This November Sotheby’s has an exciting and refreshing sale; Design. Their Design sale has an incredible collection on sale from influent 20th and 21st century designers. There is also a specially curated collection that charts the history of lighting design from the 1920s to the present day.
While it was hard to chose just a few, here is a selection of the pieces that were truly eye catching.
Among the wonderful lighting pieces on display was this piece by London based Dutch designer Tord Boontje. He is widely known for his famous Garland light that was a sell-out Habitat high street piece. As well as his belief in low-cost luxury and design, Tord wants to stress that modernism doesn’t always mean minimalism. His work blends traditional methods and design with contemporary technology to create sensory pieces. The ‘Ivy Shadow’ Chandelier on sale at Sotheby’s is made from laser cut aluminium and brass, then hand-painted in a ‘forest white’ finish. The details of this light has a beautiful fairytale like quality, while its pale colour and laser cut precision maintain a contemporary elegance.
Another ceiling light that caught our attention was this piece by Pierre Chareau called ‘La Fleur’. It was made in 1924 from alabaster, patinated iron and nickelled metal. French architect and designer Chateau is credited for building the first hour win France using steel and glass; the Maison de Verre in Paris. He favoured strict lines and pure design, two focuses he carried throughout his architectural work and lighting and furniture design. The geometry of his ceiling light design is beautifully balanced by the softness of the white alabaster.

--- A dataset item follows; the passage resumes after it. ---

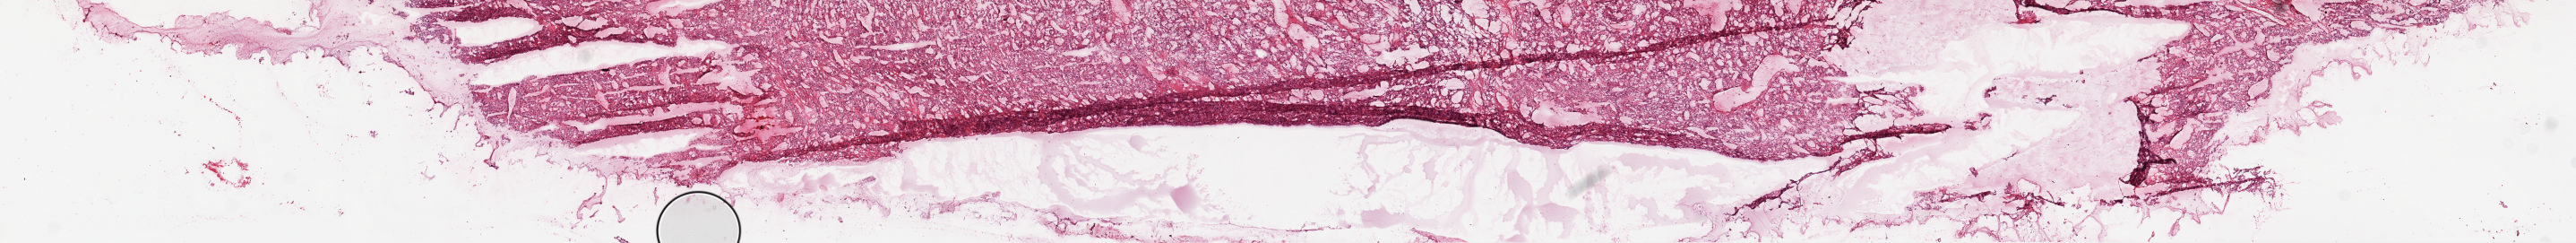
Whole-slide histology image, H&E, whole scanned area (about 23.1 x 2.2 mm) shown as a low-resolution overview, frozen section from the top of the tissue portion, sample: primary tumour, kidney. Female patient; age at initial diagnosis 80 years. Histologic grade: G2 (moderately differentiated). Composition of this section per pathologist review: tumour cells 95%, tumour nuclei 90%, normal cells 0%, stromal cells 5%, necrosis 0%.
* laterality: left
* TNM: T1b N0 M0
* pathologic diagnosis: Clear cell adenocarcinoma, NOS
* AJCC pathologic stage: I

Alongside some extraordinary lighting designs are also a wonderful selection of ceramics. We’ve written about Lucie Rie’s work before, her Japanese inspired ceramics are stunningly sophisticated and their subtle colouring really compliments a simple and modern interior. The bowl below is porcelain with a manganese glaze and inlay.
This rug made from hand flat-woven wool by Barbro Nilssen also caught our eye. Swedish designer Nilssen was inspired by nature, the sea and folk art for most of her designs. For past projects we have taken inspiration from rugs for a colour scheme. If you see an item like this that really appeals to you, think about using its colours and hues to inform the colours of your furnishings. Taking a subtle colour scheme like this rug below can help to create a harmonious balance in your interior.